At the heart of Robert Ryman’s work is a concern with the materiality of painting and the viewer’s perception of the artwork in space.
He developed his practice in the mid-1950s, after settling in New York where he experienced the paintings of Abstract Expressionist artists such as Barnett Newman and Mark Rothko. However, unlike these artists he chose to examine the act of painting and the materials used to do this, reducing his work to a simple equation of canvas or other support, and white or off-white paint. This concentration on the components of painting set Ryman apart from his contemporaries, and for much of his early career Ryman worked in isolation.
During the mid to late 1960s he began to integrate aspects of seriality into his work, a characteristic that is associated with minimalism and conceptualism, causing the artist's practice to be frequently assessed in terms of these movements. Within the strict parameters he sets himself, Ryman varies the type of support, type of paint and brushwork to explore the limitless possibilities involved pictorial creation. His aim is to engage the audience in the nuances of paint texture and how the manner in which an artwork is installed can alter its presence.
The fixtures and fittings of Ryman's paintings serve both a practical and aesthetic purpose and he exploits shadow and depth, texture and light by varying how close to the wall a painting is hung. Ryman has noted that, ‘Sometimes I use warm white because I wanted to have a warm absorbing light. At other times I’ve used colder white … it has to do with light – softness, hardness, reflection and movement – all these things' (quoted in Storr 1993, pp.16-17).
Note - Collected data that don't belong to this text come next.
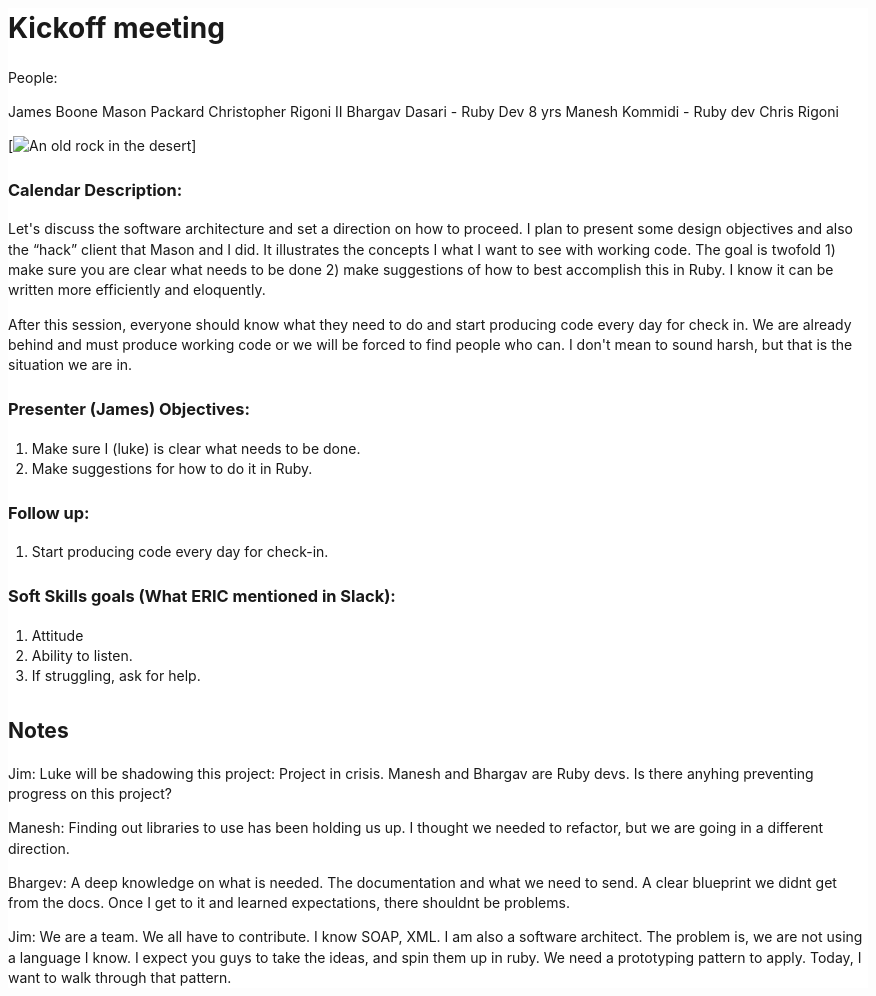 # Kickoff meeting

People:

James Boone
Mason Packard
Christopher Rigoni II
Bhargav Dasari - Ruby Dev 8 yrs
Manesh Kommidi - Ruby dev
Chris Rigoni

[![An old rock in the desert](/screenshot.png "Shiprock, New Mexico by Beau Rogers")]

### Calendar Description:
Let's discuss the software architecture and set a direction on how to proceed.  I plan to present some design objectives and also the “hack” client that Mason and I did.  It illustrates the concepts I what I want to see with working code.   The goal is twofold 1) make sure you are clear what needs to be done 2) make suggestions of how to best accomplish this in Ruby.  I know it can be written more efficiently and eloquently.

After this session, everyone should know what they need to do and start producing code every day for check in.  We are already behind and must produce working code or we will be forced to find people who can. I don't mean to sound harsh, but that is the situation we are in.

### Presenter (James) Objectives:
1. Make sure I (luke) is clear what needs to be done.
2. Make suggestions for how to do it in Ruby.

### Follow up:
1. Start producing code every day for check-in.

### Soft Skills goals (What ERIC mentioned in Slack):

1. Attitude
2. Ability to listen.
3. If struggling, ask for help.


## Notes

Jim: Luke will be shadowing this project:
Project in crisis. Manesh and Bhargav are Ruby devs. Is there anyhing preventing progress on this project?

Manesh: Finding out libraries to use has been holding us up. I thought we needed to refactor, but we are going in a different direction.

Bhargev: A deep knowledge on what is needed. The documentation and what we need to send. A clear blueprint we didnt get from the docs. Once I get to it and learned expectations, there shouldnt be problems.

Jim: We are a team. We all have to contribute. I know SOAP, XML. I am also a software architect. The problem is, we are not using a language I know.
I expect you guys to take the ideas, and spin them up in ruby.
We need a prototyping pattern to apply.
Today, I want to walk through that pattern.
Ryman’s ten-part painting Untitled (Study for Brussels) that features in ARTIST ROOMS was made at the time of the artist’s solo exhibition at the Palais des Beaux-Arts Brussels in 1974. The work exemplifies the artist’s non-objective style in which the choice of white, support and visible fixings offer the possibility for unlimited experimentation.
Reference
Robert Storr, Robert Ryman, exhibition catalogue, Tate Gallery and The Museum of Modern Art, London and New York 1993.